Pengingkaran orang-orang musyrikin terhadap kalimat ini memperjelas maknanya, karena mereka tahu bahwa kalimat ini meniadakan sesembahan-sesembahan mereka dan memperjelas bahwa mereka berada dalam kesesatan, mereka berkata, ”Mengapa ia menjadikan sesembahan- sesembahan itu Sesembahan Yang Satu saja?”. Dan Allah subhanahu wa ta’ala berfirman tentang mereka, “Sesungguhnya mereka dahulu apabila diaktakan kepada mereka, “Laa ilaaha ilallah” (tiada yang berhak disembah melainkan Allah) mereka menyombongkan diri”.

Mereka tahu bahwa kalimat ini meniadakan sesembahan-sesembahan mereka dan menjelaskan kepalsuannya, menjelaskan bahwa sesembahan tersebut tidak layak diibadahi dan salah, dan menjelaskan bahwa dzat yang benar untuk diibadahi adalah Allah subhanahu wa ta’ala semata.

Karena itulah mereka mengingkarinya, maka peribadahan mereka kepada berhala-berhala, pepohonan, bebatuan, orang-orang mati dan jin atau selainnya adalah peribadahan yang salah.

Semua makhluk tidak dapat menimpakan bahaya atau memberikan manfaat semuanya adalah hamba-hamba Allah subhanahu wa ta’ala semuanya adalah hamba-hamba Allah subhanahu wa ta’ala, maka mereka tidak layak untuk diibadahi karena Allah subhanahu wa ta’ala adalah pencipta segala sesuatu, yang berfirman, “Dan Rabbmu adalah Rabb yang Maha Esa, tidak ada Dzat yang berhak disembah melainkan Dia Yang Maha Pemurah lagi Maha Penyayang”. Allah subhanahu wa ta’ala juga berfirman, “Sesungguhnya Rabbmu hanyalah Allah, yang tidak ada Rabb Yang berhak disembah selain Dia. Pengetahuan-Nya meliputi segala sesuatu”.
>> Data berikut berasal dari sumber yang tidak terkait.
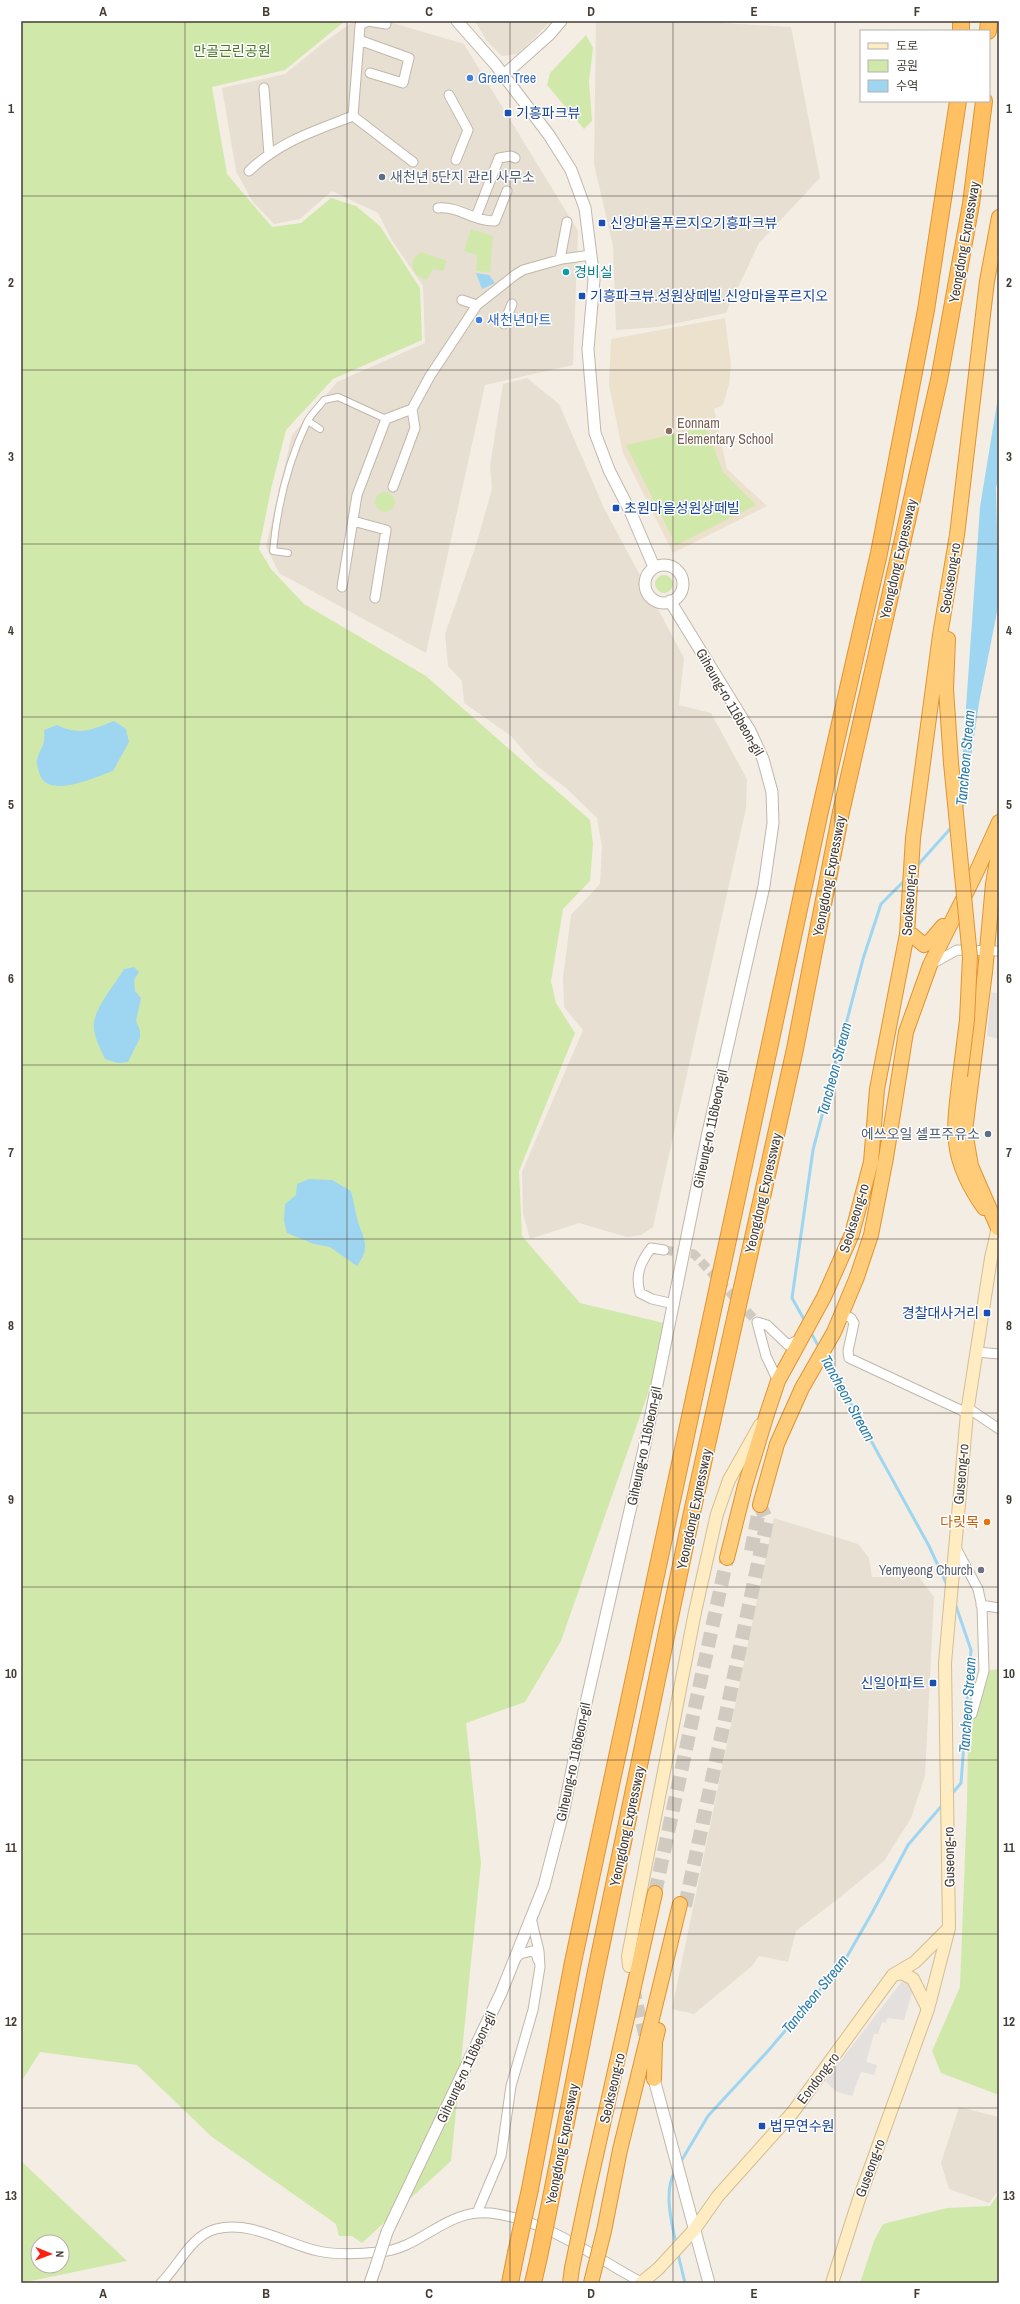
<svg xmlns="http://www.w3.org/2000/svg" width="1020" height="2304" font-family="'Archivo Narrow','Noto Sans KR',sans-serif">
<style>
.residential{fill:#e7dfd2}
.education{fill:#ece1cd}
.green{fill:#d1e8ab;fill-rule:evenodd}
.parking{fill:#e3e0dd}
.water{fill:#9ed6f2}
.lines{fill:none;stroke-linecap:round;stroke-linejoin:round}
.stream{stroke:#9ed6f2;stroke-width:3}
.minor-tunnel{stroke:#d0cac1;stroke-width:9;stroke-dasharray:9 4.5;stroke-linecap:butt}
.secondary-tunnel{stroke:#d0cac1;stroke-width:12;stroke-dasharray:12 6;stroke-linecap:butt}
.trunk-tunnel{stroke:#d0cac1;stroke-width:14;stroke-dasharray:14 7;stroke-linecap:butt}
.pedestrian-casing{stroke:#c1b7aa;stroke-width:8}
.minor-casing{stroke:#c1b7aa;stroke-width:11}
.tertiary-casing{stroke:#c1b7aa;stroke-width:13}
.secondary-casing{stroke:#d4be93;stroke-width:14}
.trunk-casing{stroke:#e19330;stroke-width:16}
.motorway-casing{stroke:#e19330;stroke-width:18}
.pedestrian{stroke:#fff;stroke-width:6}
.minor{stroke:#fff;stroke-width:9}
.tertiary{stroke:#fff;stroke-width:11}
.secondary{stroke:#ffecc2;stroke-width:12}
.trunk{stroke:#ffcc7a;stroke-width:14}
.motorway{stroke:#ffc063;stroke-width:16}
.tertiary-bridge-casing{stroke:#c1b7aa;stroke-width:13;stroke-linecap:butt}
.trunk-bridge-casing{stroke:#e19330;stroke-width:16;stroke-linecap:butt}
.motorway-bridge-casing{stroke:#e19330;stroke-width:18;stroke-linecap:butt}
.tertiary-bridge{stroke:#fff;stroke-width:11}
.trunk-bridge{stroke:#ffcc7a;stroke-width:14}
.motorway-bridge{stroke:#ffc063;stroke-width:16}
.grid{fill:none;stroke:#453d34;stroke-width:1;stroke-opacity:0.55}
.shop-dot{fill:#3f7fe0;stroke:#fff;stroke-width:1.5}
.transit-dot{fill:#1a4fb4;stroke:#fff;stroke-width:1.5}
.service-dot{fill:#5c6f8a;stroke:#fff;stroke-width:1.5}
.culture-dot{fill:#0f9aa8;stroke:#fff;stroke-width:1.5}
.education-dot{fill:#8d6e63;stroke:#fff;stroke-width:1.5}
.food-dot{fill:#e8710a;stroke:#fff;stroke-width:1.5}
.worship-dot{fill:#6b7280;stroke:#fff;stroke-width:1.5}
.labels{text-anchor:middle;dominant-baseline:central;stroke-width:3;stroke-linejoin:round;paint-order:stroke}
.park-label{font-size:14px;fill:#4b7826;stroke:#fff}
.shop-label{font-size:14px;fill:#366cbe;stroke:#fff;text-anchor:start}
.transit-label{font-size:14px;fill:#164399;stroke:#fff;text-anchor:start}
.service-label{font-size:14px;fill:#4e5e75;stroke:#fff;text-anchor:start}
.street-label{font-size:14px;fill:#453d34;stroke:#fff}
.culture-label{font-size:14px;fill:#0d838f;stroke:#fff;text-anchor:start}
.education-label{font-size:14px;fill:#785e54;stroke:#fff;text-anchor:start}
.food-label{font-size:14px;fill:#c56008;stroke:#fff;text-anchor:end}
.worship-label{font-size:14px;fill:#5b616d;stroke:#fff;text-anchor:end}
.water-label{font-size:15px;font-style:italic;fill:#2a7dab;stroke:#fff}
.neatline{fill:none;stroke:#453d34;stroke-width:1.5}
.grid-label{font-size:13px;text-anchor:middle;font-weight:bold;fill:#453d34}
</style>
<rect width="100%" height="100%" fill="#f3ede4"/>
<!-- residential -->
<path class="residential" d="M354,21h32l78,23 114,187 -5,134 -88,20 -59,268 -147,-80 -13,-27 26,-111 45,-53 88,-39 -2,-57 -32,-47 -13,-26 -46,-22 -32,28 -26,5 -22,-23 -16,-30 -14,-83 63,-14 37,-30z
M475,21h76l-33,33 -16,2 -15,-15z
M596,21h91l104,6 29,151 -61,65 -33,70 -68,14 -42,3 -3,-84 -19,-82z
M527,378l32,26 45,104 80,150 -5,47 32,8 36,66 -1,29 -93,419 -12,8 -14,2 -48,-14 -49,16 -7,-26 -1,-41 61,-142 -19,-23 -1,-29 8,-63 29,-31 2,-37 -5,-29 -31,-30 -29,-22 -26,-30 -47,-33 -2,-22 -14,-15 -3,-32 31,-89 16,-56 -2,-23 13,-82z
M774,1518l84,26 11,14 3,19h47l15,20 -9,179 -14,42 -27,43 -41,34 -47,36 -8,31 -29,-6 -7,10 -58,48 -22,-5z
M959,2107l40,10v73l-10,13 -40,-14 -8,-26z"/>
<!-- education -->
<path class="education" d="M725,318l6,47 -2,19 -6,21 -9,4 13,60 40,37 -94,47 -50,-100 -14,-68 2,-46z"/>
<!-- green -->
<path class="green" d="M21,21h324l-60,49 -73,17 15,87 45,53 29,-4 30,-25 25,8 24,20 40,62 2,52 -89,39 -47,51 -15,59 -12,60 12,20 33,35 122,72 164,144 3,24 -3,37 -27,28 -12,72 5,22 19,30 -56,138 3,65 58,67 92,22 -111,316 -36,61 -59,21 15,140 -30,298 -89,82 -10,-7h-13l-3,-12 -124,-87 -75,-72 -97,-13 -19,30z
M586,35l7,13 -4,34 3,39 -8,8 -37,-44 3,-12z
M471,229l22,7 -3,36 -14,-1 1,-16 -13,-4z
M421,252l26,9 -4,10 -10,-2 -6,11 -11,-5 -4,-8 2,-9z
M706,427l17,45 33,33 -80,40 -50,-100z
M375 502a10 10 0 1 1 20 0a10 10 0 1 1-20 0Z
M655 584a9 9 0 1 1 18 0a9 9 0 1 1-18 0Z
M999,1669v426l-58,-22 -9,-22 28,-64 7,-184 1,-64 16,-68z
M21,2161l106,100 -106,22zM38,2242h24v24h-24z
M999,2193v90h-139l14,-42 9,-17 64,-16 43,-2z"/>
<!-- parking -->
<path class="parking" d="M991,992l8,2v45l-12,-3z
M903,1980l10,9 -9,31 -17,-2 -1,5 -4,-1 -4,12h-4l-8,28 11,3 -3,10 -13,-3 -9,24 -15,-4 -12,-11z"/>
<!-- water -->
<path class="water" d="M476,273l13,2 6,8 -13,6z
M999,391v86l-3,11 3,114 -20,101 -17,117 -14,12 11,-24 21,-301z
M114,721l12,8 3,13 -16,29c-18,6 -68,30 -74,1 -1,-4 -3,-9 -2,-12 3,-13 9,-14 7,-30l13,-5c23,11 34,5 57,-4z
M134,967l5,5 -5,8 1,11 6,7 -5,23 4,9v8l-12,24 -10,1 -13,-4c-4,-9 -9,-18 -11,-29 -3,-19 21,-45 30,-61z
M309,1179l23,1 19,11c3,10 4,21 7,31 7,19 12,26 -1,44l-27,-19 -16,-3 -27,-11 -3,-12 1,-17 11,-9 1,-11z"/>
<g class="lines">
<!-- stream -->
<path class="stream" d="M916,867l34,-38
M806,1323l-14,-25 21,-148 50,-191 18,-55 25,-25
M810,1331l10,18
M825,1357l104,189 19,41
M951,1795l10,-12 10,-133 -16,-47
M680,2163l28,-47 60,-65 77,-91 27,-47 36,-68 36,-42
M675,2171c-12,21 -3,52 1,73
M678,2254l7,29"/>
<!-- minor-tunnel -->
<path class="minor-tunnel" d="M664,1250l30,4 63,68"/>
<!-- secondary-tunnel -->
<path class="secondary-tunnel" d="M634,1988l12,55"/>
<!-- trunk-tunnel -->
<path class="trunk-tunnel" d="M751,1551l9,-46
M655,1893l72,-335
M685,1906l82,-385 -7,-16"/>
<defs>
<path id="pedestrian" d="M308,421l12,8
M288,553l-15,-2c4,-44 15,-89 34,-129 4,-8 12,-15 17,-22l14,-3 48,22"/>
<path id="minor" d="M359,40l1,-15 8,-4 18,3
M370,73l33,10 6,-25 -50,-18 -6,76 60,46
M264,88l5,67
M449,95l19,35 -12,30
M249,171c30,-29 65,-40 104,-55
M438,208c21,-2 37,14 57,13l12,-30
M476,217l23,-59 12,-2 4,2
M560,259l7,-37
M462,300l15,5
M504,324l8,-20
M393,487l22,-59 -3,-19 18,-33 47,-71 38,-30 8,-5 39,-11 29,-4
M353,521l33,9 -11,68
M342,587l15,-92 29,-76 26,-10
M930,965l27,-15 42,1
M664,1250l-13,-2c-11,15 -16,27 -11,45l12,6 22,5
M842,1314l9,4 3,5 -6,28 1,7 118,55
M977,1352l22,2
M778,1381l-12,-25 -9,-34 10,3 21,20 8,-4
M968,1408l31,21
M955,1546l23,43 4,18 2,64 -12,43
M981,1605l18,3
M515,1959l5,-5 12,-3 4,3 2,6
M477,2213l24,-57 10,-70 22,-76 7,-43 -1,-16 -8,-33
M161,2283c18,-17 29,-47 55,-54 35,-9 70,15 102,22 19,4 42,3 61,1 45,-3 67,-47 118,-38 54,9 97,43 144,68"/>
<path id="tertiary" d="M457,21l38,43 54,71 22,35 14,38 9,72 -6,69 7,84 14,37 22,43 23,54
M504,75l45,-40 12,-14
M645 584a19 19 0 1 1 38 0a19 19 0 1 1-38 0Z
M654,2079l55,204
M387,2232l114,-239 43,-107 20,-77 19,-93 61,-267 63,-312 57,-251 9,-63 -1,-31 -9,-33 -13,-28 -80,-130
M370,2283l6,-17"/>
<path id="secondary" d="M629,1966l-1,-10 67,-344 22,-98 12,-34 31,-55
M894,1975l8,-2 11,6 15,30
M641,2283l17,-14 36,-39 24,-34 75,-84 100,-137 22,-13 34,-34
M832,2283l27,-84 69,-190 21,-81 -4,-265 22,-250 24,-155 8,-35"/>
<path id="trunk" d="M948,639l-2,50 5,74
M907,934l5,1 12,10 7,-5 12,-14
M960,1076c-7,57 -11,82 24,132
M998,1228l-27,-62 -6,-35 20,-159 8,-88 6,-35
M760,1505l17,-61 25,-56 32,-56 23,-55 14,-42 15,-77 20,-126 24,-67 46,-92 23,-51
M727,1558l18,-72 22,-72 11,-33 46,-84 28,-63 19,-72 6,-73 30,-155 6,-96 27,-203 17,-100 30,-254 12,-64
M654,2079l1,-37 3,-12
M588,2191l67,-298
M604,2231l16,-81 60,-246
M570,2283l2,-15"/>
<path id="motorway" d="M961,31v-10
M988,31l1,-10
M530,2189l43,-227 247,-1151 59,-258 47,-243 32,-209
M552,2193l44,-222 95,-454 104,-468 46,-237 98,-432 32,-176 13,-103
M510,2283l6,-30
M533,2283l6,-26"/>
</defs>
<!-- pedestrian casing -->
<use href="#pedestrian" class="pedestrian-casing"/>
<!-- minor casing -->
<use href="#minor" class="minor-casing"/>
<!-- tertiary casing -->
<use href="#tertiary" class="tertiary-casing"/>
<!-- secondary casing -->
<use href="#secondary" class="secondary-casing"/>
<!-- trunk casing -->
<use href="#trunk" class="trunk-casing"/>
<!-- motorway casing -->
<use href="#motorway" class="motorway-casing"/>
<!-- pedestrian -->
<use href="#pedestrian" class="pedestrian"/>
<!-- minor -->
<use href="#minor" class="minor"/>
<!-- tertiary -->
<use href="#tertiary" class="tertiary"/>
<!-- secondary -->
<use href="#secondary" class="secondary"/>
<!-- trunk -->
<use href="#trunk" class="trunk"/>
<!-- motorway -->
<use href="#motorway" class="motorway"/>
<defs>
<path id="tertiary-bridge" d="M376,2266l11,-34"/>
<path id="trunk-bridge" d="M951,763l19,194 -3,63 -7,56
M572,2268l16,-77
M591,2283l13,-52"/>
<path id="motorway-bridge" d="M516,2253l14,-64
M539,2257l13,-64"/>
</defs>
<!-- tertiary-bridge casing -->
<use href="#tertiary-bridge" class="tertiary-bridge-casing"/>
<!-- trunk-bridge casing -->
<use href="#trunk-bridge" class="trunk-bridge-casing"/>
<!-- motorway-bridge casing -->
<use href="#motorway-bridge" class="motorway-bridge-casing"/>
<!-- tertiary-bridge -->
<use href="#tertiary-bridge" class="tertiary-bridge"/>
<!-- trunk-bridge -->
<use href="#trunk-bridge" class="trunk-bridge"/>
<!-- motorway-bridge -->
<use href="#motorway-bridge" class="motorway-bridge"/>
</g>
<!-- grid -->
<path class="grid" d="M185,21v2262M347,21v2262M510,21v2262M673,21v2262M835,21v2262M21,196h978M21,370h978M21,544h978M21,717h978M21,891h978M21,1065h978M21,1239h978M21,1413h978M21,1587h978M21,1760h978M21,1934h978M21,2108h978"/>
<!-- markers -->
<g class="shop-dot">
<circle cx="470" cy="78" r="4"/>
<circle cx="479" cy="320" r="4"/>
</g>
<g class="transit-dot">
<rect x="504" y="109" width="8" height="8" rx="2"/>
<rect x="598" y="219" width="8" height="8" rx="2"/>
<rect x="578" y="292" width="8" height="8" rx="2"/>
<rect x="612" y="504" width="8" height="8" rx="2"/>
<rect x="983" y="1309" width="8" height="8" rx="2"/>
<rect x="929" y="1679" width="8" height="8" rx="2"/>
<rect x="758" y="2122" width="8" height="8" rx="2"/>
</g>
<g class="service-dot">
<circle cx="382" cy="177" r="4"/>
<circle cx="988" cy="1134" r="4"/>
</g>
<circle class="culture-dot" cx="566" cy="272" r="4"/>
<circle class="education-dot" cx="669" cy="431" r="4"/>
<circle class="food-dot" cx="987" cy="1522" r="4"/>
<circle class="worship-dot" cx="981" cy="1570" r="4"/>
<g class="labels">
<!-- park labels -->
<g class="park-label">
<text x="232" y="51">만골근린공원</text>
</g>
<!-- shop labels -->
<g class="shop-label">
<text x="478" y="78">Green Tree</text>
<text x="487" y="320">새천년마트</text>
</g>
<!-- transit labels -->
<g class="transit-label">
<text x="516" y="113">기흥파크뷰</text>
<text x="610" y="223">신앙마을푸르지오기흥파크뷰</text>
<text x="590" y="296">기흥파크뷰.성원상떼빌.신앙마을푸르지오</text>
<text x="624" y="508">초원마을성원상떼빌</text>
<text x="979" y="1313" text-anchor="end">경찰대사거리</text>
<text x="925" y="1683" text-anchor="end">신일아파트</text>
<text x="770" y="2126">법무연수원</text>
</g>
<!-- service labels -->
<g class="service-label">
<text x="390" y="177">새천년 5단지 관리 사무소</text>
<text x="980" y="1134" text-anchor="end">에쓰오일 셀프주유소</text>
</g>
<!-- street labels -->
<g class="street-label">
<text transform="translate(964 242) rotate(-80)">Yeongdong Expressway</text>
<text transform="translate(898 559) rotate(-77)">Yeongdong Expressway</text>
<text transform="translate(950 578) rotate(-81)">Seokseong-ro</text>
<text transform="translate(730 702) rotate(60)">Giheung-ro 116beon-gil</text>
<text transform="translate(829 876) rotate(-79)">Yeongdong Expressway</text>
<text transform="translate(909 900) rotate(-86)">Seokseong-ro</text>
<text transform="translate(710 1129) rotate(-78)">Giheung-ro 116beon-gil</text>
<text transform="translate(763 1193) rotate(-77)">Yeongdong Expressway</text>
<text transform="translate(854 1218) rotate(-73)">Seokseong-ro</text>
<text transform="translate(644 1446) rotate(-78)">Giheung-ro 116beon-gil</text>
<text transform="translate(961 1474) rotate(-85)">Guseong-ro</text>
<text transform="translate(694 1509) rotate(-78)">Yeongdong Expressway</text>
<text transform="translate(573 1762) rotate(-78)">Giheung-ro 116beon-gil</text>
<text transform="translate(627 1826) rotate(-78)">Yeongdong Expressway</text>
<text transform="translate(949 1857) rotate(-91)">Guseong-ro</text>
<text transform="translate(466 2067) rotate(-65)">Giheung-ro 116beon-gil</text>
<text transform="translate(818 2078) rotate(-53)">Eondong-ro</text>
<text transform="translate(612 2088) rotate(-77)">Seokseong-ro</text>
<text transform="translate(562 2144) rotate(-79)">Yeongdong Expressway</text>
<text transform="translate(870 2168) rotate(-70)">Guseong-ro</text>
</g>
<!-- culture labels -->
<g class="culture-label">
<text x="574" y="272">경비실</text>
</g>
<!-- education labels -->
<g class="education-label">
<text x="677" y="423">Eonnam<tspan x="677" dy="16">Elementary School</tspan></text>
</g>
<!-- food labels -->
<g class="food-label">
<text x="979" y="1522">다릿목</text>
</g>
<!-- worship labels -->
<g class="worship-label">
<text x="973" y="1570">Yemyeong Church</text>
</g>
<!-- water labels -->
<g class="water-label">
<text transform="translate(965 758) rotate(-85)">Tancheon Stream</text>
<text transform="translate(834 1069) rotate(-75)">Tancheon Stream</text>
<text transform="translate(848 1398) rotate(61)">Tancheon Stream</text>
<text transform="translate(967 1705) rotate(-86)">Tancheon Stream</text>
<text transform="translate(815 1994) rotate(-51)">Tancheon Stream</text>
</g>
</g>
<!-- border -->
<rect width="1020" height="2304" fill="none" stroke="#ffffff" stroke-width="44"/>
<!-- legend -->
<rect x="860" y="30" width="130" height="72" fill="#ffffff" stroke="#b5b1ae"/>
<rect x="868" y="43" width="20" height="6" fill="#ffecc2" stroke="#b5b1ae"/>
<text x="896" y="50" font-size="12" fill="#453d34">도로</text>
<rect x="868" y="60" width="20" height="12" fill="#d1e8ab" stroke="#b5b1ae"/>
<text x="896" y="70" font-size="12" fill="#453d34">공원</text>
<rect x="868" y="80" width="20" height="12" fill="#9ed6f2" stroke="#b5b1ae"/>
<text x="896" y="90" font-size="12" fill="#453d34">수역</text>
<!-- north arrow -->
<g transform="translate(50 2254) rotate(91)"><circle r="19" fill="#ffffff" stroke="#b5b1ae"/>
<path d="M0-3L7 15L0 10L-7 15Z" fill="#ff210f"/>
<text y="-6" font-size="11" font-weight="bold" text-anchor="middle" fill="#453d34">N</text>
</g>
<rect x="22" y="22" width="976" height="2260" class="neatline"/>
<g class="grid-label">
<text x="103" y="16">A</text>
<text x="266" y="16">B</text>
<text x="429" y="16">C</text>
<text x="591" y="16">D</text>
<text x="754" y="16">E</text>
<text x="917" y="16">F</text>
<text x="11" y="113">1</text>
<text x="1009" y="113">1</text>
<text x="11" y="287">2</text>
<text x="1009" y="287">2</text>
<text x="11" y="461">3</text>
<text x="1009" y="461">3</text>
<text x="11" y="635">4</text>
<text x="1009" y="635">4</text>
<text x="11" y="809">5</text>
<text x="1009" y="809">5</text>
<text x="11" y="983">6</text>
<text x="1009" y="983">6</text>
<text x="11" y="1157">7</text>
<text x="1009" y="1157">7</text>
<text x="11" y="1330">8</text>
<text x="1009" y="1330">8</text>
<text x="11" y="1504">9</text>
<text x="1009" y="1504">9</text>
<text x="11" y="1678">10</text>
<text x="1009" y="1678">10</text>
<text x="11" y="1852">11</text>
<text x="1009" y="1852">11</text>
<text x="11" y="2026">12</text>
<text x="1009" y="2026">12</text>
<text x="11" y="2200">13</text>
<text x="1009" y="2200">13</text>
<text x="103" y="2298">A</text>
<text x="266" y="2298">B</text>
<text x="429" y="2298">C</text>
<text x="591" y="2298">D</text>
<text x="754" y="2298">E</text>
<text x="917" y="2298">F</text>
</g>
</svg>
Maka wajib atas semua mukallaf dan setiap mukmin dan mukminat dari bangsa jin dan manusia merenungkan atau memikirkan perkara ini dan benar-benar memeprhatikannya sampai perkara ini jelas dan nyata baginya, jarena asas dasar din(agama-adm) ini adalah peribadahan kepada Allah subhanahu wa ta’ala semata, yakni syahadat “la ilaaha illallah” bahwa tidak ada yang berhak diibadahi kecuali Allah subhanahu wa ta’ala semata, dan disandarkan kepadanya keimanan kepada para Rasul dan penutupnya Muhammad shallallahu ‘alaihi wa sallam juga harus disertai dengan keimanan kepada para malaikat Allah, kitab-kitab Allah, hari akhir, takdir yang baik maupun yang buruk dan beriman kepada semua yang dikabarkan Allah subhanahu wa ta’ala dan Rasul-Nya. Semua ini harus diterapkan untuk masuk Islam sebagaimana penjelasan yang lalu, banyak manusia menyangka bahwa dengan hanya mengucapkan kalimat syahadat sudah cukup utnuk masuk Islam walaupun mereka melakukan apa yeng mereka mau laukukan, ini adalah kebodohan yang besar, kalimat ini bukan hanya untuk diucapkan tapi kalimat ini adalah kalimat yang punya makna yang harus diterapkan dengan mengucapkannya dan mengamalkan konsekuensinya.
Sumber bacaan; Bayaan Ma’na Laa ilaaha Illallah (hal;19-22).